Of note here: first, National Park visits actually grew during the Great Depression and Great Recession, indicating that visits to these parks aren’t considered discretionary spending. Additionally, it could be that a poor economy has consumers scrambling to find cheaper vacations, and National Parks fill that role. Lastly, stress during difficult economic times may spur people to want to be outdoors and enjoy nature.
However, the most interesting aspect of this is the massive growth experienced in National Parks visits during “Mission 66.” Mission 66 involved a massive amount of infrastructure creation to make parks more accessible. In addition to roads and trails, it also funded the creation of camping and housing sites, and also an advertising campaign that promoted the natural beauty of these parks to citizens across the country.

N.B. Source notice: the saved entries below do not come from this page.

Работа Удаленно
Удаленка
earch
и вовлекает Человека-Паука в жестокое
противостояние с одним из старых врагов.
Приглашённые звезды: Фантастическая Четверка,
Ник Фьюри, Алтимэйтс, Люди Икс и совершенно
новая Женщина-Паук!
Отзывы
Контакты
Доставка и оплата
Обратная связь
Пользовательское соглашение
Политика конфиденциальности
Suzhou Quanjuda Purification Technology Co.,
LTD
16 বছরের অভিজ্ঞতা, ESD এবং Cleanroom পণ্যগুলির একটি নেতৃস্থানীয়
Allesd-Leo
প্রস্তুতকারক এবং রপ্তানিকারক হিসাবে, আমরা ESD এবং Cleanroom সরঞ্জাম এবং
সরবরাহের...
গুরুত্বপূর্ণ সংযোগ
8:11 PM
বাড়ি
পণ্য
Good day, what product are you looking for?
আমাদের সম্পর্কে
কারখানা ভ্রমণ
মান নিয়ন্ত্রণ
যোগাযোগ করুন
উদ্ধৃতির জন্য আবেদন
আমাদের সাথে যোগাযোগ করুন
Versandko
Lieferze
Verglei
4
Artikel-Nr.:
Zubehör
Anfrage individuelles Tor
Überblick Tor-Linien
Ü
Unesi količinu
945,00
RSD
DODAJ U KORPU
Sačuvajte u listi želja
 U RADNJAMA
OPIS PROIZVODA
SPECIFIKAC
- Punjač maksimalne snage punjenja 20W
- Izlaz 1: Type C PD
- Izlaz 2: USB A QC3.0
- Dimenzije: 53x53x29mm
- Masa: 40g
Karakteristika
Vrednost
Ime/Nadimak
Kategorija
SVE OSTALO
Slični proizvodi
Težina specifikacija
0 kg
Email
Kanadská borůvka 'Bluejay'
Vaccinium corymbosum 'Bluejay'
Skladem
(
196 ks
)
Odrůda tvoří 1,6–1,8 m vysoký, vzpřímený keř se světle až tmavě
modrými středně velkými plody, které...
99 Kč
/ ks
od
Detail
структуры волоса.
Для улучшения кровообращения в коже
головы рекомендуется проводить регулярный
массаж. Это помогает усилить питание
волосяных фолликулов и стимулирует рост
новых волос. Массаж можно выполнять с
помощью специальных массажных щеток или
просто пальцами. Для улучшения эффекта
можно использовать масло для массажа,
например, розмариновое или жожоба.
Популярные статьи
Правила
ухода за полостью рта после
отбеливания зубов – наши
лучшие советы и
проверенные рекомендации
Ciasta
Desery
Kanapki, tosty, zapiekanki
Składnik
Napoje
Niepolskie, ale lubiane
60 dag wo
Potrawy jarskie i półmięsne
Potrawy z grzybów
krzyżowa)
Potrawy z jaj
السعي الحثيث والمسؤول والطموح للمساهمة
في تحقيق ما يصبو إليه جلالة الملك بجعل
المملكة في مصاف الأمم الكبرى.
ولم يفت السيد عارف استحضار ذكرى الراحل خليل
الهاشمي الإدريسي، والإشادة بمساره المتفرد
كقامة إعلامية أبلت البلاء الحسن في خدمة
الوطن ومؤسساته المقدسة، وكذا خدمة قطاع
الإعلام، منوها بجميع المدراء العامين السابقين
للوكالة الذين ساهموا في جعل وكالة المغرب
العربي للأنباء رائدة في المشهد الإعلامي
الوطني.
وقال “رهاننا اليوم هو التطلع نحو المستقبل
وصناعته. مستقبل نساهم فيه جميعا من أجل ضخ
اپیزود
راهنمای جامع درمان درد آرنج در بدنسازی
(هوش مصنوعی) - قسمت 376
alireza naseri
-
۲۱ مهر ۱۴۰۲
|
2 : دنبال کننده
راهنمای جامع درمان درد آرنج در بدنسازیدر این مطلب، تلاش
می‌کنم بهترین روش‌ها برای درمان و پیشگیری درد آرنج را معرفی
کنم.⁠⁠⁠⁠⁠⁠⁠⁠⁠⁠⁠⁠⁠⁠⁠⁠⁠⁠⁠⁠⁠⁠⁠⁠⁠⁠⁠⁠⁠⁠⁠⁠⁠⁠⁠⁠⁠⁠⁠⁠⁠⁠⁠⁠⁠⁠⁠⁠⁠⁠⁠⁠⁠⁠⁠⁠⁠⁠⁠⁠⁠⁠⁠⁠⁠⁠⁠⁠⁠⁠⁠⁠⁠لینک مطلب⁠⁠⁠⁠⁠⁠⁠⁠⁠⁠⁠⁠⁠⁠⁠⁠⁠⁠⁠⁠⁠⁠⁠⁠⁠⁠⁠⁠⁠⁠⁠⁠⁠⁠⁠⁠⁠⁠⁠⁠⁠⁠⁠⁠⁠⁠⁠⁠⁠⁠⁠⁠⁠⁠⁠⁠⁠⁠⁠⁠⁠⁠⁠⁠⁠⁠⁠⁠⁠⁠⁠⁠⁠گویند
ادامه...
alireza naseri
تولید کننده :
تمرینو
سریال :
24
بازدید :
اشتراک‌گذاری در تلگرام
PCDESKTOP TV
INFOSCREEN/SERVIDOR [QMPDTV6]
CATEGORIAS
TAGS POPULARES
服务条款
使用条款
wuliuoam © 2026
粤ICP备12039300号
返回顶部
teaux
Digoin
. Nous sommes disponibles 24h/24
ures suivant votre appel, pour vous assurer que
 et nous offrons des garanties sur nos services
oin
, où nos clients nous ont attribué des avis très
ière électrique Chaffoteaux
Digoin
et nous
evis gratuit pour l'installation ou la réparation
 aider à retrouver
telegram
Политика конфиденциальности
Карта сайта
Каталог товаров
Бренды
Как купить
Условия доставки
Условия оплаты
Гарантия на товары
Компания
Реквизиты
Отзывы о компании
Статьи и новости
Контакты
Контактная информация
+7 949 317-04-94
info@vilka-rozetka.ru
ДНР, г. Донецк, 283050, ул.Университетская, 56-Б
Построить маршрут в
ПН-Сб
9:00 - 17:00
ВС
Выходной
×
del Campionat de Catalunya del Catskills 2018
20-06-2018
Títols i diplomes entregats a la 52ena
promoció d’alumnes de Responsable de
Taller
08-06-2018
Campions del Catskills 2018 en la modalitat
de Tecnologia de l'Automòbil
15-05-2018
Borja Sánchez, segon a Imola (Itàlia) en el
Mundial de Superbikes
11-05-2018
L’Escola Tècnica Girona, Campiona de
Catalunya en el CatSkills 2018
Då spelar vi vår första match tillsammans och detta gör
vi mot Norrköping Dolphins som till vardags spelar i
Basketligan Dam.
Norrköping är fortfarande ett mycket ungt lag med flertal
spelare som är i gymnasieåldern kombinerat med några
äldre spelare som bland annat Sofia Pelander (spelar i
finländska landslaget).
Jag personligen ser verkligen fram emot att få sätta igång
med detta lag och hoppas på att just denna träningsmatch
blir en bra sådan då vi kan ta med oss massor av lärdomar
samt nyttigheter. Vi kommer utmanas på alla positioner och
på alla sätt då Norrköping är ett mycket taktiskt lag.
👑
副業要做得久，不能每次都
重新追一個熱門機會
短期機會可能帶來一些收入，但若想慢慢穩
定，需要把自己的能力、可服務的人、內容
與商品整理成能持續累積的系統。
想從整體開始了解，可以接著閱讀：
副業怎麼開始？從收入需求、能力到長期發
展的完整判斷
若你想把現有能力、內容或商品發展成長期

This visualization highlights states with parks that have combined visits between 1904-2016 greater than 100 Million, and then lists the single most visited park within that state (in some cases, such as California, there are multiple parks with visits greater than 100 Million).
This visualization shows visits by state, filtered by year, and colored by the ratio of visits to state population. The goal here is to identify states or areas that bring in vastly more visitors than their populations. Washington, D.C., a city with a population of approximately 670,000 people, draws almost 55 times its population in visitors to its National Parks and Monuments. Another state where this occurs is Wyoming, which draws nearly 17 times its population in visits.
We took the .CSV files produced in our above ETL and Pull operations, and in turn uploaded them to Data.World. From there, our Shiny app uses SQL to query relevant data to create a variety of visualizations in R. Our Shiny deployment displays the steps taken to reach the interesting visualizations.